As Jason puts it, “This whole thing was built around Prop215, the Compassionate Care Act.”

He points to local legends like Valerie and Mike Corral of the WAMM Collective in Santa Cruz. Their community collective garden allowed patients to participate in the grow in order to earn their share of the harvest. They blazed a trail for cannabis and compassion and their reward was a 2002 raid by the DEA who completely destroyed their garden and their research. The Corral’s sued the feds and won and their garden has since been replanted to its former glory as they too try to navigate the tangle of regulatory red tape to enter the industry.

He gives full respect to Dennis Peron who also helped to define the term compassion for our culture and who has been dealing with raids and harassment from the law dating back to the 1970’s.

“That was the foundation for all of this,” says Jason, “so we’ve got to keep pushing forward and we’ve got to let these bureaucrats know that we’re going to keep fighting for this.”

Jason and his partners at SCVA are actively working with receptive lawmakers in the state capital to help advance the 2019 version of SB829 which they are confident will get a better reception from newly installed governor Gavin Newsom.

These days SCVA ‘Veteran Compassion Program’ meetings are no longer held at the VFW, but instead at the aptly named Santa Cruz County Veterans Memorial Building located at 846 Front Street in Santa Cruz.

The guys refer to their new meeting spot as a home away from home, “It’s where we should have been to begin with.”

They meet on the first monday of each month at 5pm. Attendees are welcome to bring up any issues or concerns that they may have, present ideas to the group, and socialize with fellow veterans who can empathize with their unique life experiences better than most.

SCVA invites other veteran service providers to set up informational tables at the meetings as additional resources for those who attend. The meetings generally last an hour or less.
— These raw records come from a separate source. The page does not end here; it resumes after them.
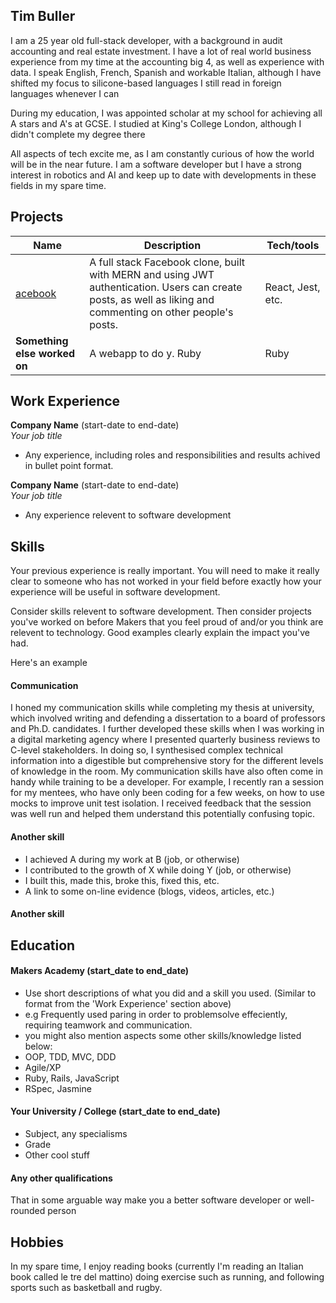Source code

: ## Tim Buller

I am a 25 year old full-stack developer, with a background in audit accounting and real estate investment. I have a lot of real world business experience from my time at the accounting big 4, as well as experience with data. I speak English, French, Spanish and workable Italian, although I have shifted my focus to silicone-based languages I still read in foreign languages whenever I can

During my education, I was appointed scholar at my school for achieving all A stars and A's at GCSE. I studied at King's College London, although I didn't complete my degree there

All aspects of tech excite me, as I am constantly curious of how the world will be in the near future. I am a software developer but I have a strong interest in robotics and AI and keep up to date with developments in these fields in my spare time.
## Projects

| Name                         | Description                    |Tech/tools        |
| ---------------------------- | -----------------   |----------------- |
| [acebook](https://github.com/tbuller/acebook-hybrid.git)            | A  full stack Facebook clone, built with MERN and using JWT authentication. Users can create posts, as well as liking and commenting on other people's posts. | React, Jest, etc. |React, Jest, etc. |
| **Something else worked on** | A webapp to do y.  Ruby              |Ruby              |

## Work Experience

**Company Name** (start-date to end-date)  
_Your job title_

- Any experience, including roles and responsibilities and results achived in bullet point format.

**Company Name** (start-date to end-date)  
_Your job title_

- Any experience relevent to software development

## Skills

Your previous experience is really important. You will need to make it really clear to someone who has not worked in your field before exactly how your experience will be useful in software development.

Consider skills relevent to software development. Then consider projects you've worked on before Makers that you feel proud of and/or you think are relevent to technology. Good examples clearly explain the impact you've had. 


Here's an example

#### Communication
I honed my communication skills while completing my thesis at university, which involved writing and defending a dissertation to a board of professors and Ph.D. candidates. I further developed these skills when I was working in a digital marketing agency where I presented quarterly business reviews to C-level stakeholders. In doing so, I synthesised complex technical information into a digestible but comprehensive story for the different levels of knowledge in the room. My communication skills have also often come in handy while training to be a developer. For example, I recently ran a session for my mentees, who have only been coding for a few weeks, on how to use mocks to improve unit test isolation. I received feedback that the session was well run and helped them understand this potentially confusing topic.

#### Another skill

- I achieved A during my work at B (job, or otherwise)
- I contributed to the growth of X while doing Y (job, or otherwise)
- I built this, made this, broke this, fixed this, etc.
- A link to some on-line evidence (blogs, videos, articles, etc.)

#### Another skill


## Education

#### Makers Academy (start_date to end_date)
- Use short descriptions of what you did and a skill you used. (Similar to format from the 'Work Experience' section above)
- e.g Frequently used paring in order to problemsolve effeciently, requiring teamwork and communication.
- you might also mention aspects some other skills/knowledge listed below: 
- OOP, TDD, MVC, DDD
- Agile/XP
- Ruby, Rails, JavaScript
- RSpec, Jasmine

#### Your University / College (start_date to end_date)

- Subject, any specialisms
- Grade
- Other cool stuff

#### Any other qualifications

That in some arguable way make you a better software developer or well-rounded person

## Hobbies

In my spare time, I enjoy reading books (currently I'm reading an Italian book called le tre del mattino) doing exercise such as running, and following sports such as basketball and rugby.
While there is no consumption onsite, SCVA has structured a giveaway program for their members in need that satisfies the current state laws but comes at a pretty steep cost to them to cover the taxes involved. In the immediate wake of Prop64 that once-massive flow of donations from outside companies ground to a halt as everyone found themselves treading water financially. Fortunately for these vets, donated product has begun to trickle back in and SCVA generously provides the rest.

DEBRIEF

As legalization continues its march toward true cannabis reform on the federal level more and more veterans will be turning to marijuana as a natural and safe alternative to opioids and other harmful prescription drugs.

Jason’s advice to those who may be new to the plant is simple, “Go low and slow. Don’t bite off an entire 100mg chocolate bar, don’t do a dab. Find yourself a bowl or a joint and ease into it.”

 SCVA Golden Lemons

He encourages fellow vets to not shut themselves off to the world but instead to find groups like SCVA where they can find purpose once again in getting and giving support to those in need.

The Santa Cruz Veterans Alliance official Instagram page with over 14,000 followers was deleted by the notoriously cannabis-hating platform in December of last year but you can help them build that back by following their new page at @scvetsalliance

Additional ways to support their cause include seeking out SCVA-branded products at your favorite dispensaries or asking them to carry those products. Their Kosher Kush is considered by many to be one of the highest quality strains in the entire state – get some.

Also, if you are a California state-licensed cultivator, manufacturer, distro, or retail who recognizes the purpose behind SCVA’s plan you can contact them through social media to arrange for a donation of your own, knowing that it will go directly to a veteran who will appreciate it and benefit from it.

At Beard Bros. Pharms we are incredibly proud to know these fellas and to call them our friends. The Santa Cruz Veterans Alliance story is still being written, and we look forward to helping them tell it. Look for further collaborations between our two crews very soon.